Texto:
☆ ☆ ☆

Por Mariano Valcárcel González.
Vamos a despejar un poco el terreno, tan embarrado que lo tenemos y lleno de maleza que, como mínimo, ya hemos agarrado fiebres palúdicas.
Sanear y desecar, que se hacía años anteriores con la primera charca que se presentase, porque no había todavía ecologista que dijese que eso no se podía hacer y el arroz o el algodón allá que se plantaban. Pero déjenme proseguir por el campo de la metáfora que, para lo que quiero, me viene que ni pintado.
De cuarenta años acá (vida constitucional) se ha ido tirando en un alarde, a veces voluntarista, a veces ventajista y siempre tendente al conservadurismo; quiero decir -con esto- tratar de que la cosa pública y el entramado de los supuestos tres poderes siguiese bien controlado para que no hubiesen sorpresas ni saltasen las costuras de tan delicado tejido institucional. Tanta cautela y prudencia llegó a convencer a muchos de que el sistema aguantaría sine die y no habría que ni poner ni quitar una coma.
Con esta felicidad que da el creerse intocable la tribu política de partidos, visto ya que la alternancia tipo restauración funcionaba (el gran sueño de Fraga), se preocupó bien poco de ir poniéndose al día según las necesidades y las vicisitudes de los tiempos y sí más en ir ocupando y acaparando los huecos y puestos que se ofrecían en reparto; y, si no existían, se los inventaron. Y como aquello empezó a asemejarse a Jauja, no se cortaron ni en meter mano en las faltriqueras públicas, que el dinero público no era de nadie (pero sí para ellos).

☆ ☆ ☆

Tarea asignada: Transcribe sin cambios el fragmento del texto sobre la clase política que empieza en "Sanear y desecar, que" y termina en "quitar una coma.". Las líneas que aparecen a continuación no hacen falta para nada.

Líneas mostradas:
☆ ☆ ☆

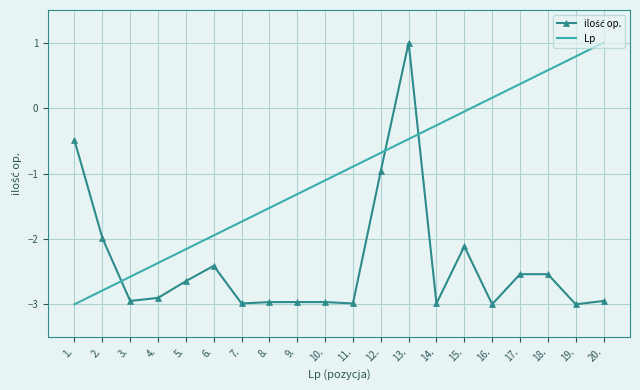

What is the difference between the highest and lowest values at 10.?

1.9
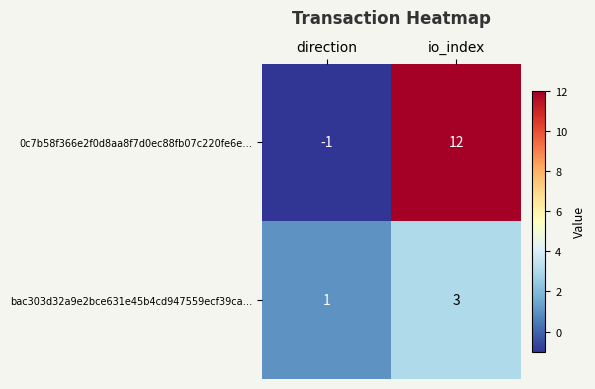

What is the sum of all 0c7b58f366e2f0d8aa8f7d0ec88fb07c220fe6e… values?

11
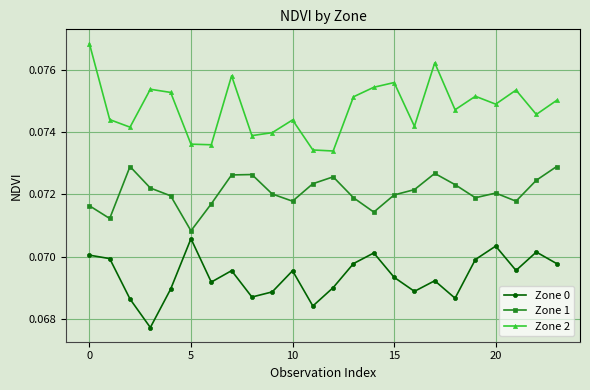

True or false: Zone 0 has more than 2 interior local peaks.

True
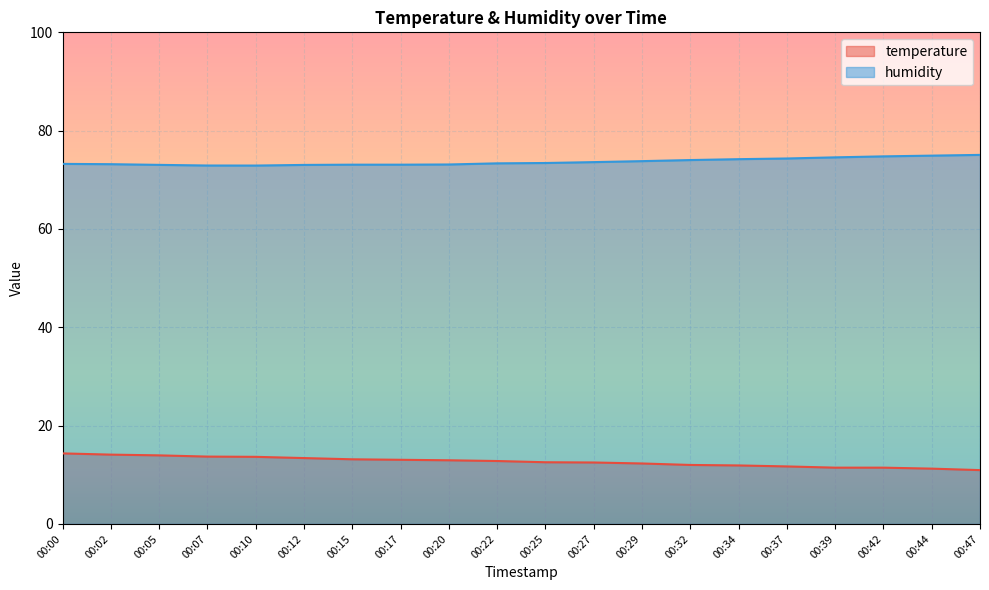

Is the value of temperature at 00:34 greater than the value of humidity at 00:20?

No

☆ ☆ ☆

Solución del ejercicio:
Sanear y desecar, que se hacía años anteriores con la primera charca que se presentase, porque no había todavía ecologista que dijese que eso no se podía hacer y el arroz o el algodón allá que se plantaban. Pero déjenme proseguir por el campo de la metáfora que, para lo que quiero, me viene que ni pintado.
De cuarenta años acá (vida constitucional) se ha ido tirando en un alarde, a veces voluntarista, a veces ventajista y siempre tendente al conservadurismo; quiero decir -con esto- tratar de que la cosa pública y el entramado de los supuestos tres poderes siguiese bien controlado para que no hubiesen sorpresas ni saltasen las costuras de tan delicado tejido institucional. Tanta cautela y prudencia llegó a convencer a muchos de que el sistema aguantaría sine die y no habría que ni poner ni quitar una coma.